De acordo com João Gabriel, a manifestação foi importante para mostrar aos órgãos licenciadores que a população e os empresários do turismo não querem esses empreendimentos em nossa região. “Não queremos somente energia limpa e sim energia sustentável”, disse. Para Tiago Sartori, a passeata mostrou que população, empresários e autoridades estão unidos pela conservação das cachoeiras. “Todos querem as cachoeiras e suas belezas preservadas, sem muros, reservatórios ou trechos de vazão reduzida”, afirmou.
O movimento em defesa das cachoeiras começou depois que empresas sediadas em Goiás anunciaram o projeto de instalação de miniusinas hidrelétricas em cachoeiras da bacia do Rio do Peixe, em agosto do ano passado, para gerar no total 4 MWh de energia, ou seja no máximo 1 MWh cada uma.
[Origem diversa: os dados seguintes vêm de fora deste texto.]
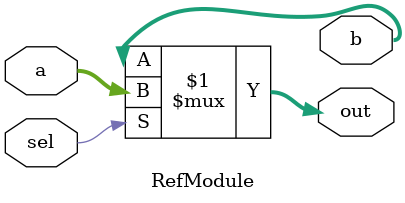
<source format=sv>
module RefModule (
  input sel,
  input [7:0] a,
  output [7:0] b,
  output [7:0] out  // out is now a wire
);

  assign out = sel ? a : b;

endmodule

</source>
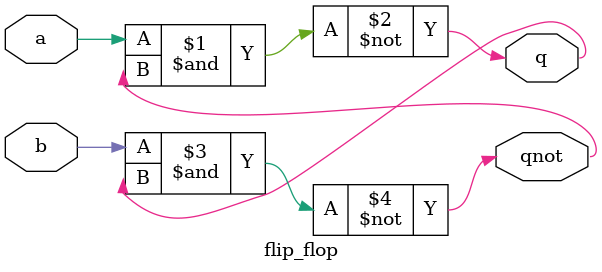
<source format=v>

module flip_flop (a,b,q,qnot);
    input a, b;
    output q,qnot;
    assign q = ~(a & qnot);
    assign qnot = ~(b & q);
endmodule
</source>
Os participantes do “Cachoeiras Vivas” e especialistas acreditam que o empreendimento é uma ameaça não só ao meio ambiente das cidades sedes, mas também a economia dos municípios com a eliminação de vagas de emprego no setor turístico, que está ligado diretamente ao funcionamento das cachoeiras com a oferta de esportes de aventura. Em Socorro, por exemplo, são 2.200 empregos ligados ao turismo, que é uma das áreas que mais crescem no município. Além disso, 500 mil turistas visitam a cidade por ano, o que gera uma receita anual de R$ 40 milhões para o município de Socorro.
Para quem quer conhecer mais o trabalho do Movimento Cachoeiras Vivas, formado pelas Ongs Copaíba, Projeto Piracema e GEA, pelo Núcleo Ambientalista de Socorro e por moradores e visitantes das cidades afetadas, deve acessar o site
http://cachoeirasvivas.blogspot.com
Cachoeira poderá virar rio de pedras
Depois que o movimento “Cachoeiras Vivas” apresentou um abaixo-assinado com 12.342 assinaturas de pessoas contrárias ao empreendimento, uma comissão de conselheiros do Comitê da Bacia Hidrográfica dos afluentes mineiros dos rios Mogi Guaçu e Pardo (CBH Mogi-Pardo) apresentou um relatório dos impactos ambientais que seriam provocados com a instalação das Centrais Geradoras Hidrelétricas (CGH’s) na bacia do Rio do Peixe. A conclusão foi que os trechos represados com o empreendimento deixarão as cachoeiras da região com aparência de um rio de pedras, já que haverá diminuição do volume de água no local.
Em relação ao Rio Cachoeirinha, no município de Bueno Brandão, onde há previsão para instalação de duas CGHs sequenciais (CGH Cachoeirinha e CGH Limoeiro), a análise constatou que "do ponto de vista de beleza cênica, o cenário futuro é de um trecho de 1,145 km (1145 metros) de exposição rochosa do leito do rio margeado por tubulação em seu lado esquerdo”.
Além disso, serão construídas duas barragens de concreto na cachoeira do Limoeiro. Além do impacto visual causado pelas barragens, os represamentos totalizarão mais de 2 mil metros quadrados, quando somado duas CGHs, o que cobrirá as cachoeiras e corredeiras nestes locais pela lâmina de água do represamento.
Uma das constatações mais graves foi que no período de maio a dezembro o trecho de vazão reduzida (1.145 metros de rio) terá somente 300 litros de água por segundo. Segundo especialistas, na mesma época, o rio fica em média com 1.460 litros por segundo de água correndo nas cachoeiras. Portanto, neste trecho de vazão reduzida, o encachoeiramento atual será substituído pelo afloramento rochoso, muito fraturado que compõem o leito do rio, ou seja, o rio ficará com muitas pedras e fendas aparecendo.
* Na foto, manifestantes seguem com faixas e bandeiras do movimento "Cachoeiras Vivas".